In many countries around the world, tourism represents a sizeable percentage of their GDP and as populations in emerging markets enter the middle-class income bracket, so does the interest to travel increase. The long-term viability of the travel and tourism industry will depend on much more than just the broad concept outlined under sustainabilty. Here is a selection of ideas for a circular tourism industry.
The Global Sustainable Tourism Council (GSTC) in their GSTC Hotel Criteria document (last updated 21 December 2016) includes the following headings which makes up the standard:
Section A: Demonstrate effective sustainable management
Section B: Maximize social and economic benefits to the local community and minimize negative impacts
Section C: Maximize benefits to cultural heritage and minimize negative impacts
Section D: Maximize benefits to the environment and minimize negative impacts
D1: Conserve resources
D2: Reduce pollution
D3: Conserve biodiversity, eco-systems and landscapes
A Circular Map for Tourism
Here is a list of key areas for a circular tourism sector to evolve.
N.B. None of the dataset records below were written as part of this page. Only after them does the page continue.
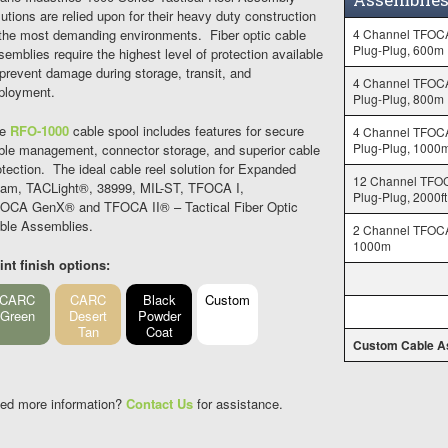
lutions are relied upon for their heavy duty construction
 the most demanding environments. Fiber optic cable
4 Channel TFOC
Plug-Plug, 600m
semblies require the highest level of protection available
 prevent damage during storage, transit, and
4 Channel TFOC
ployment.
Plug-Plug, 800m
he
RFO-1000
cable spool includes features for secure
4 Channel TFOC
Plug-Plug, 1000
ble management, connector storage, and superior cable
otection. The ideal cable reel solution for Expanded
12 Channel TFO
am, TACLight®, 38999, MIL-ST, TFOCA I,
Plug-Plug, 2000ft
OCA GenX® and TFOCA II® – Tactical Fiber Optic
ble Assemblies.
2 Channel TFOCA
1000m
int finish options:
CARC
CARC
Black
Custom
Green
Desert
Powder
Tan
Coat
Custom Cable A
ed more information?
Contact Us
for assistance.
Circular tourism does not compete with the GSTC sustainability criteria, circular tourism provides a wholistic systems approach that moves far beyond the ESG framework of water, waste and energy.
As the technology and commitment to collect and reprocess textiles improves, this is one area the hotel and hospitality can look towards for additional gains. Depending on location and services available, a preferred model is for industry to lease their textile requirements.
Customers can build in clauses into the service contract to guarantee circular outcomes, such as eco-design textiles (easy to assemble / dissassemble, easy to repair, material blends that can be recycled) plus the recycling of textiles at the end of the use-cycle.
Shifting to product-as-a-service model provides the laundry the opportunity to scale up a circular textile service as opposed to individual hotels attempting to take on the transition alone.
Circular Construction & Demolition
Currently these standards do not go far enough nor do they include circular economy principles. Better Buildings Partnership (Australia) and Better Buildings Partnership (UK) provide resources on a range of different topics, particularly suited for refurbishment and fit-outs yet still not a fully operational circular system.
Circularity calls for construction to change its mindset to consider the entire life cycle of a building beyond its operational phase, plus every component in it, complete with extended and embodied carbon footprint.
“Beyond the construction phase, building maintenance, management and decommissioning are vital in incorporating circular economy principles, and we should take a long-term view of materials usage at design stage,” Naomi Warr, group environmental manager at McLaren Construction.